Polres Jaksel bantah terbitkan surat pemeriksaan Nikita Mirzani

Kepala Satuan Reserse Kriminal Polres Metro Jakarta Selatan Komisaris Polisi Achmad Akbar di Jakarta, Senin (21/6/2021). ANTARA/Dewa Ketut Sudiarta Wiguna/am.

Jakarta (ANTARA) - Polres Metro Jakarta Selatan membantah menerbitkan surat pemeriksaan terhadap artis Nikita Mirzani sekaligus penetapan tersangka atas kasus dugaan pencemaran nama baik melalui media elektronik.

"Saya sendiri mencermati itu belum teregister secara resmi. Jadi, saya juga tidak memastikan surat itu," kata Kepala Satuan Reserse Kriminal Polres Metro Jakarta Selatan Komisaris Polisi Achmad Akbar di Jakarta, Senin.

Ia juga sudah melakukan pemeriksaan penerbitan surat di Polres Jakarta Selatan dan dipastikan tidak menerbitkan surat tersebut.

"Saya sudah 'cross check' di dalam internal kami juga belum ada," imbuhnya.

Sebelumnya, beredar foto surat pemanggilan kepada Nikita Mirzani untuk didengar keterangan pada Senin (21/6) di Polres Metro Jakarta Selatan pukul 14.00 WIB.

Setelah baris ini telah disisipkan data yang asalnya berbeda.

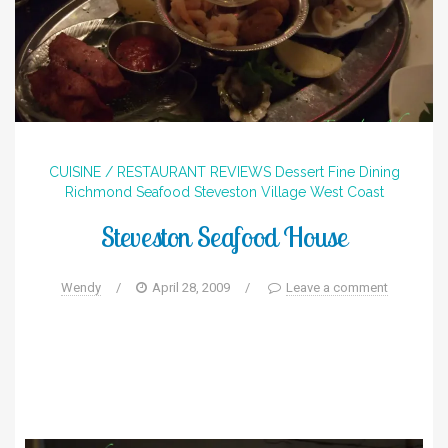
CUISINE / RESTAURANT REVIEWS
Dessert
Fine Dining
Richmond
Seafood
Steveston Village
West Coast
Steveston Seafood House
Wendy
/
April 28, 2009
/
Leave a comment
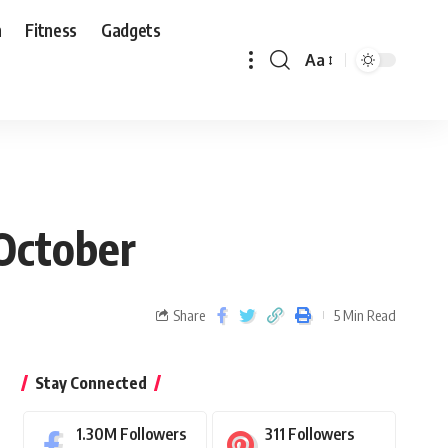
n
Fitness
Gadgets
Aa
 October
Share
5 Min Read
Stay Connected
1.30M
Followers
311
Followers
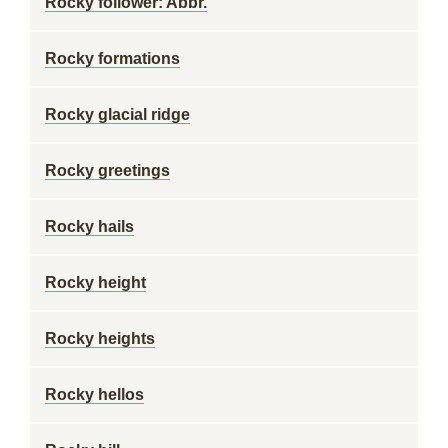
Rocky follower: Abbr.
Rocky formations
Rocky glacial ridge
Rocky greetings
Rocky hails
Rocky height
Rocky heights
Rocky hellos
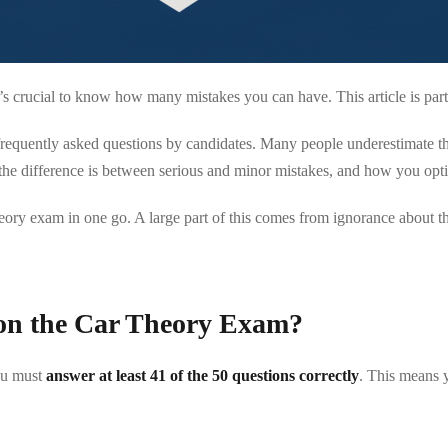
s crucial to know how many mistakes you can have. This article is par
quently asked questions by candidates. Many people underestimate the st
the difference is between serious and minor mistakes, and how you optim
ory exam in one go. A large part of this comes from ignorance about th
on the Car Theory Exam?
you must
answer at least 41 of the 50 questions correctly
. This means 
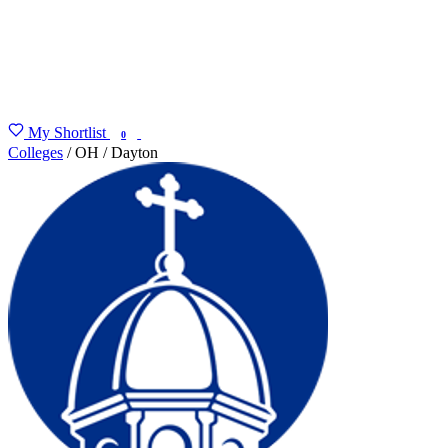
My Shortlist
FIND MY DEGREE
0
Colleges
/
OH
/
Dayton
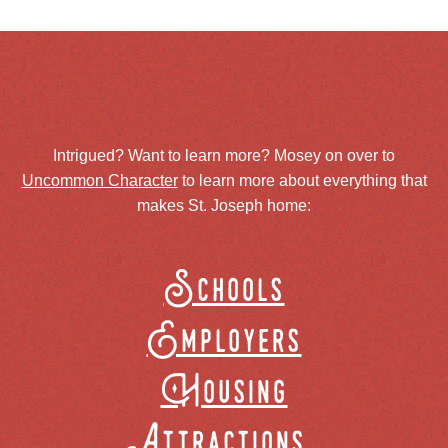
Intrigued? Want to learn more? Mosey on over to
Uncommon Character
to learn more about everything that
makes St. Joseph home:
Schools
Employers
Housing
Attractions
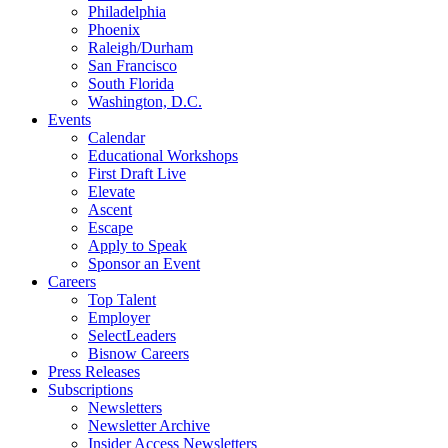
Philadelphia
Phoenix
Raleigh/Durham
San Francisco
South Florida
Washington, D.C.
Events
Calendar
Educational Workshops
First Draft Live
Elevate
Ascent
Escape
Apply to Speak
Sponsor an Event
Careers
Top Talent
Employer
SelectLeaders
Bisnow Careers
Press Releases
Subscriptions
Newsletters
Newsletter Archive
Insider Access Newsletters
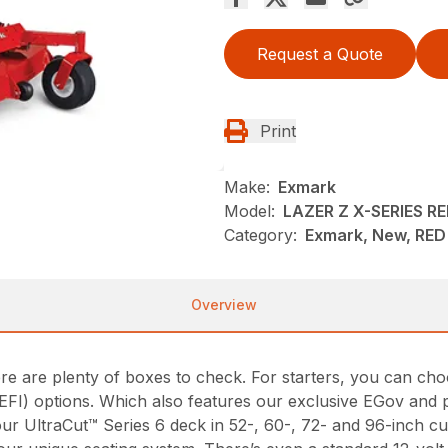
Request a Quote
Print
Make:
Exmark
Model:
LAZER Z X-SERIES 
Category:
Exmark, New, RED 
Overview
ere are plenty of boxes to check. For starters, you can c
on (EFI) options. Which also features our exclusive EGov a
our UltraCut™ Series 6 deck in 52-, 60-, 72- and 96-inch 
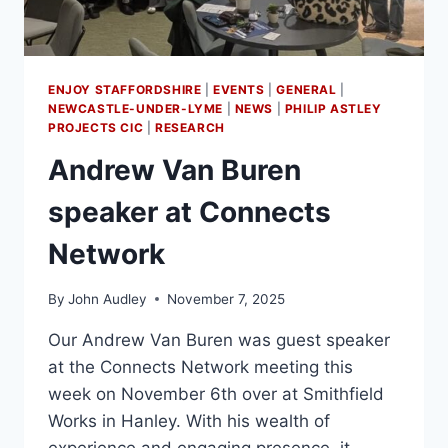
ENJOY STAFFORDSHIRE
|
EVENTS
|
GENERAL
|
NEWCASTLE-UNDER-LYME
|
NEWS
|
PHILIP ASTLEY
PROJECTS CIC
|
RESEARCH
Andrew Van Buren
speaker at Connects
Network
By
John Audley
November 7, 2025
Our Andrew Van Buren was guest speaker
at the Connects Network meeting this
week on November 6th over at Smithfield
Works in Hanley. With his wealth of
experience and engaging presence, it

Baca juga: Nikita Mirzani belum jadi tersangka pencemaran nama baik

Dalam surat tersebut juga disebutkan bahwa Nikita Mirzani sebagai tersangka atas kasus pencemaran nama baik melalui media elektronik,

Dalam surat itu ditandatangani oleh Kepala Satuan Reserse Kriminal Polres Jakarta Selatan yang lama yakni Ajun Komisaris Besar Polisi Jimmy Christian Samma yang kini sudah dimutasi menjadi Kepala Polres Tapanuli Tengah.

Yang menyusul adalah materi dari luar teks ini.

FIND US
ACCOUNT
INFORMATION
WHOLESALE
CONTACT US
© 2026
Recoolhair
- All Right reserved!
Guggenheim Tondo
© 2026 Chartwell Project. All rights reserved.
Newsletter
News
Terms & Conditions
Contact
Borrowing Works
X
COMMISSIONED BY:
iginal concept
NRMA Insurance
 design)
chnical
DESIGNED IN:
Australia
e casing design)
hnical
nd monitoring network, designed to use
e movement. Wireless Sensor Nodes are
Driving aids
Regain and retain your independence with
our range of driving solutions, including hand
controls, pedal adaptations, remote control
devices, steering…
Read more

Namun, dalam foto surat tersebut belum memiliki nomor surat yang lazim sebagai bukti register.

Sementara itu, terkait kasus yang menyeret artis tersebut, Achmad menyebutkan kasus itu masih didalami penyidik dan belum ada gelar perkara penetapan tersangka.

Kasus dugaan pencemaran nama baik melalui media elektronik dilaporkan Indra Tarigan pada Maret 2019 di Polda Metro Jaya dan dilimpahkan ke Polres Metro Jakarta Selatan.

Baca juga: FMPU masih lengkapi bukti terkait laporan terhadap Nikita Mirzani

"Kami tegaskan proses kami masih berjalan dan belum ada tahapan penetapan tersangka," ucapnya.